Avec la sécheresse, les pâturages de l'Aubrac ont été décimés, et les éleveurs contraints de puiser dans les réserves pour nourrir correctement leurs bêtes. Résultat : face au surcoût, les ventes de bétail augmentent. Exemple dans l'Aveyron.
À Laissac-Sévérac l’Église, il y a grosse affluence ce mardi 23 août 2022 sur le foirail. En cet été marqué par la canicule et une sécheresse prononcée, le 1er marché aux bestiaux de France enregistre des records. Faute de pouvoir nourrir correctement leurs bêtes, les éleveurs de l'Aveyron doivent se résigner à les vendre.
Un millier de veaux et vaches à la vente par jour de foire
Sur le marché ce jour-là, on ne s'entend plus, tellement il y a de bêtes. Habituellement, "la période estivale n'est pas une période avec de gros volumes d'animaux", commente le maire de la commune, également gestionnaire du marché aux bestiaux. Mais aujourd'hui, David Minerva évoque un phénomène de "décapitalisation des cheptels", conséquence de la sécheresse.

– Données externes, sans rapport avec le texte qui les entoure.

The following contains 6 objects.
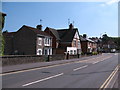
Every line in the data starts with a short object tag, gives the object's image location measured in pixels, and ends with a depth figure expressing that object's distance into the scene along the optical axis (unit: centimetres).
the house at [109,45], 14792
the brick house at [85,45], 7706
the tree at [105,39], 16431
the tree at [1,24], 2722
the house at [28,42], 4218
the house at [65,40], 5692
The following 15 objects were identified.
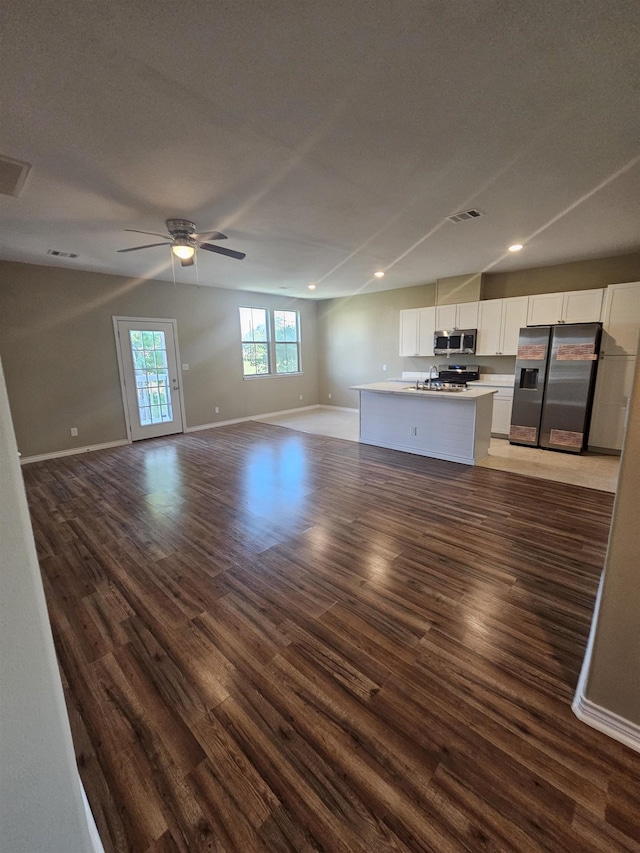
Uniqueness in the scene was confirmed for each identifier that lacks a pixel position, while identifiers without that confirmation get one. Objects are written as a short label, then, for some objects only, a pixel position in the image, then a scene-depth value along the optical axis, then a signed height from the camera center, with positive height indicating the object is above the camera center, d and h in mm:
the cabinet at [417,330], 6810 +437
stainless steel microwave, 6250 +198
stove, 6531 -371
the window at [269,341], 7992 +327
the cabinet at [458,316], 6211 +642
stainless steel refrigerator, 5023 -485
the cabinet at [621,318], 4699 +420
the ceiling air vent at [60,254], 4457 +1302
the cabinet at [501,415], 5945 -1027
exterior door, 6117 -319
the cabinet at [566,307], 5043 +629
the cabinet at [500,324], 5728 +453
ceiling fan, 3469 +1147
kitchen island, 4754 -948
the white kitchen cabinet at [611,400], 4910 -669
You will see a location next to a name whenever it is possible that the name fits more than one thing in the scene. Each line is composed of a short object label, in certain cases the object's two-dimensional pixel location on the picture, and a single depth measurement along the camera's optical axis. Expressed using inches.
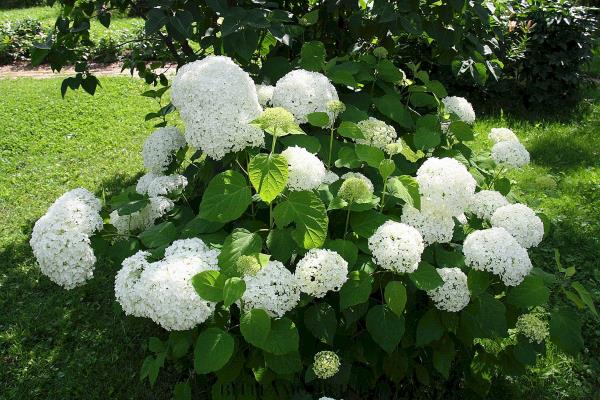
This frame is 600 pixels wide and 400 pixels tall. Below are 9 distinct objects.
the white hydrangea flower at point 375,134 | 93.1
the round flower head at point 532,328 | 85.5
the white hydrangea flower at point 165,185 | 101.7
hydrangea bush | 74.7
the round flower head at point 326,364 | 74.9
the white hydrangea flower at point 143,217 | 97.9
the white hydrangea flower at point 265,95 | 97.7
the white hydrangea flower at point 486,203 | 93.2
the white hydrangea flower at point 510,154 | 102.4
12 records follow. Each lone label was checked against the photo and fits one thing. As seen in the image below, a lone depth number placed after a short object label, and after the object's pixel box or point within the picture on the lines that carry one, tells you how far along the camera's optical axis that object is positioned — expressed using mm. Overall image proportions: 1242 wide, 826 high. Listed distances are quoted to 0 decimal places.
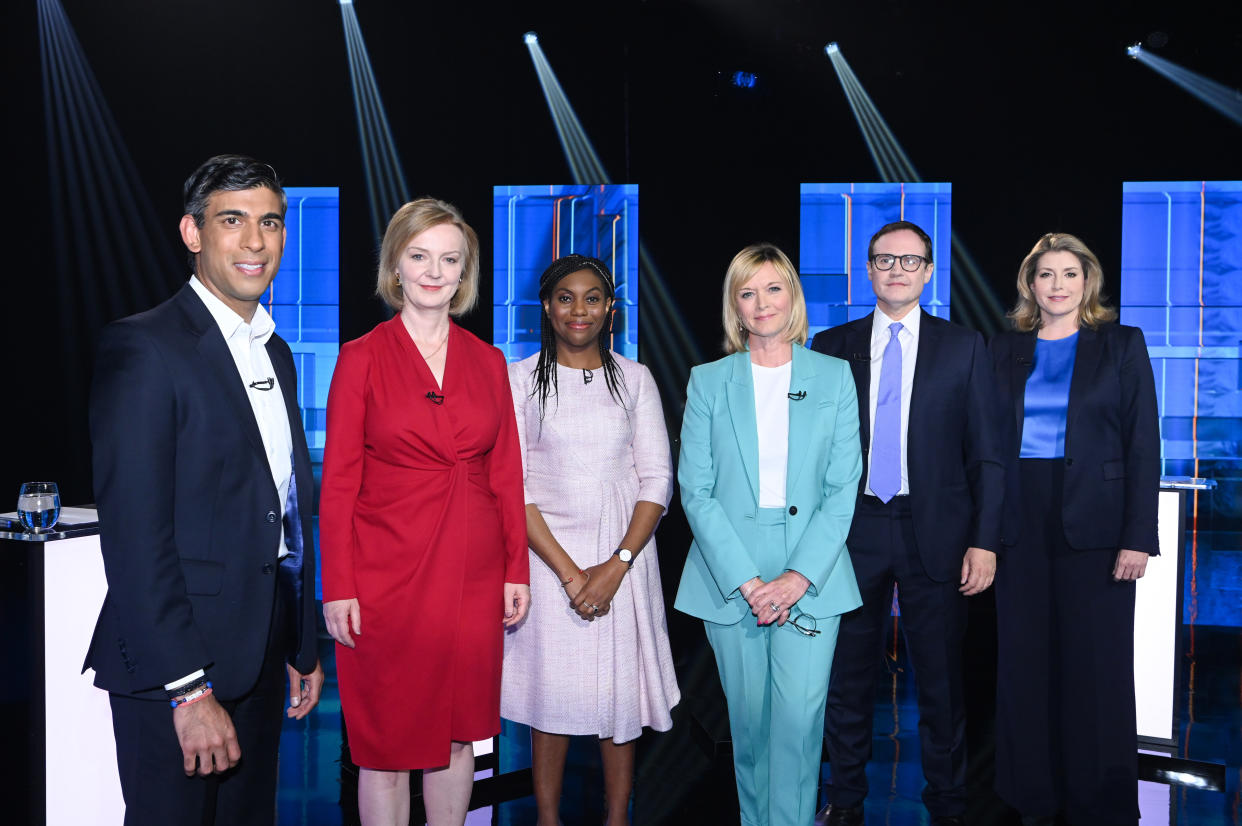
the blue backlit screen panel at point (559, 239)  6223
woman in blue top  2900
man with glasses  2807
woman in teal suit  2500
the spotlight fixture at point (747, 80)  6043
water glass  2482
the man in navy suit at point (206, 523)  1538
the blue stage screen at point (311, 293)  6371
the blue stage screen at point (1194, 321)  6387
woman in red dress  2234
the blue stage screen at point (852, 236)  6156
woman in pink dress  2664
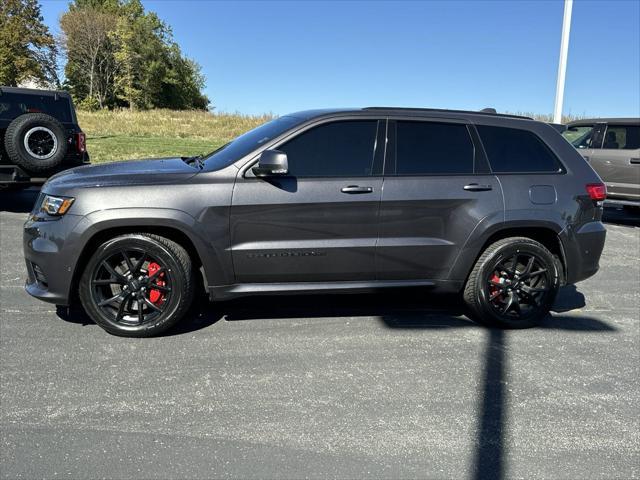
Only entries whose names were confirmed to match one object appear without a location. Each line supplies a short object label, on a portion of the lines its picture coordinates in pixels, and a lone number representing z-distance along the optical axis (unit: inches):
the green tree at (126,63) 2240.4
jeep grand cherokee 152.6
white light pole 565.8
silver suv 372.5
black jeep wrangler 310.2
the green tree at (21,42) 1565.0
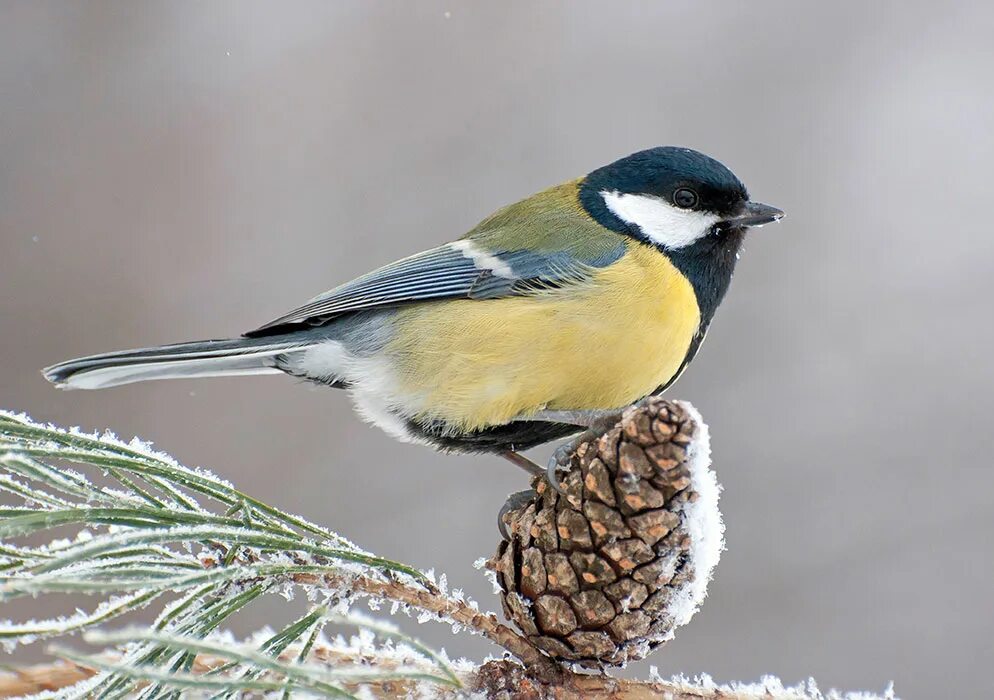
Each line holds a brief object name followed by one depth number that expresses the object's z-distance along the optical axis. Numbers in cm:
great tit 301
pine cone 295
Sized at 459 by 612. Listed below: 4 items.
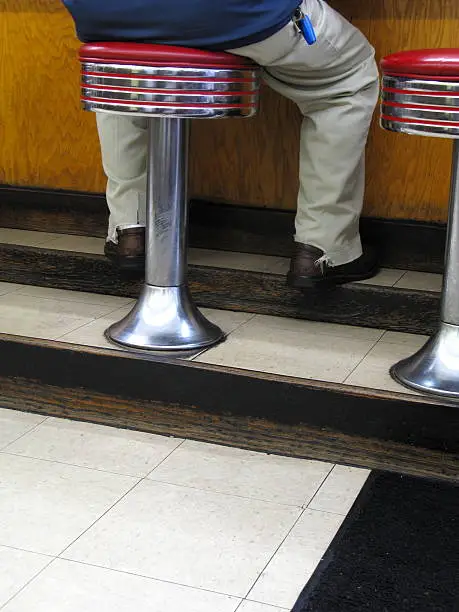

Cela fait 2 marchés au mois d'août où l'on atteint quasiment le millier de têtes, c'est très rare. On a cette sensation de voir un changement, une anticipation des éleveurs qui prévoient un automne compliqué pour nourrir leurs animaux et qui diminuent leur cheptel.
David Minerva, maire de Laissac-Sévérac l’Église
Chaque jour de marché aux bestiaux, ce sont 100 à 150 vaches de plus que les années précédentes qui sont mises à la vente. Problème d'eau, problème de fourrage... Pour les éleveurs, cela devient compliqué de nourrir leurs animaux.
"On n'a pas vraiment le choix"
"Tout a cramé, c'est cuit par terre", se lamente Élodie Millau en arpentant la prairie où paissent ses veaux à Argences-en-Aubrac. Faute d’herbe fraîche, le bétail est exclusivement nourri avec du fourrage. Du foin stocké dans la grange pour l'hiver. Un tiers de cette réserve a déjà été "mangé".
Sur la cinquantaine de veaux de son cheptel, trente vont être vendus dans les jours qui viennent. "D'habitude on les fait partir vers le 15 septembre. Là, avec le manque de fourrage, on a décidé de les vendre plus tôt. On n'a pas vraiment eu le choix", explique l'agricultrice.
On est obligé de vendre. Car nous, on garde toutes les bêtes ici, et il faut trouver une solution pour les nourrir correctement. C'est aussi pour survivre à toutes les augmentations : le fioul, le carburant, l'engrais, le granulé pour nourrir les veaux, etc.
Élodie Millau, agricultrice
Du foin et des granulés en plus. L'éleveuse fait ses calculs. Il faut compter "20 à 30 euros par botte de foin. Un surcoût de 1200 à 1300 euros pour le granulé". De quoi mettre en danger l'équilibre financier d'une exploitation.
Baisse sur le prix de vente ?
Retour sur le marché aux bestiaux de Laissac. Jean-Paul Boyer y est négociant. Le fait que les éleveurs et agriculteurs soient de plus en plus nombreux à sacrifier une partie de leur bétail ne sera pas sans conséquence sur les prix. Surtout si les animaux sont plus légers.
"Si un veau fait 30 à 40 kilos de moins qu'une année où il mange de l'herbe avec abondance, ne serait-ce qu'à 3 euros du kilo, ça fait une moins-value de 100 à 120 euros", explique-t-il. Et les ventes à l'export risquent elles-aussi d'être impactées, sans inquiéter toutefois le négociant en bétail.
On était fortement en concurrence avec l'Amérique du Sud sur le Moyen-Orient et le Maghreb. Le fait que l'euro ait baissé va peut-être compenser un petit peu les choses et fluidifier un peu les ventes.
Jean-Paul Boyer, négociant en bétail
Toujours est-il que pour faire face à cette sécheresse exceptionnelle, les agriculteurs aveyronnais demandent à l’État des mesures d’urgences. Surtout que les conséquences sur les élevages pourraient perdurer. David Minerva, le maire et gestionnaire du marché au bestiaux de Laissac évoque ainsi une baisse des naissances de veaux cet automne-hiver. "Et il va nous manquer des animaux en 2023."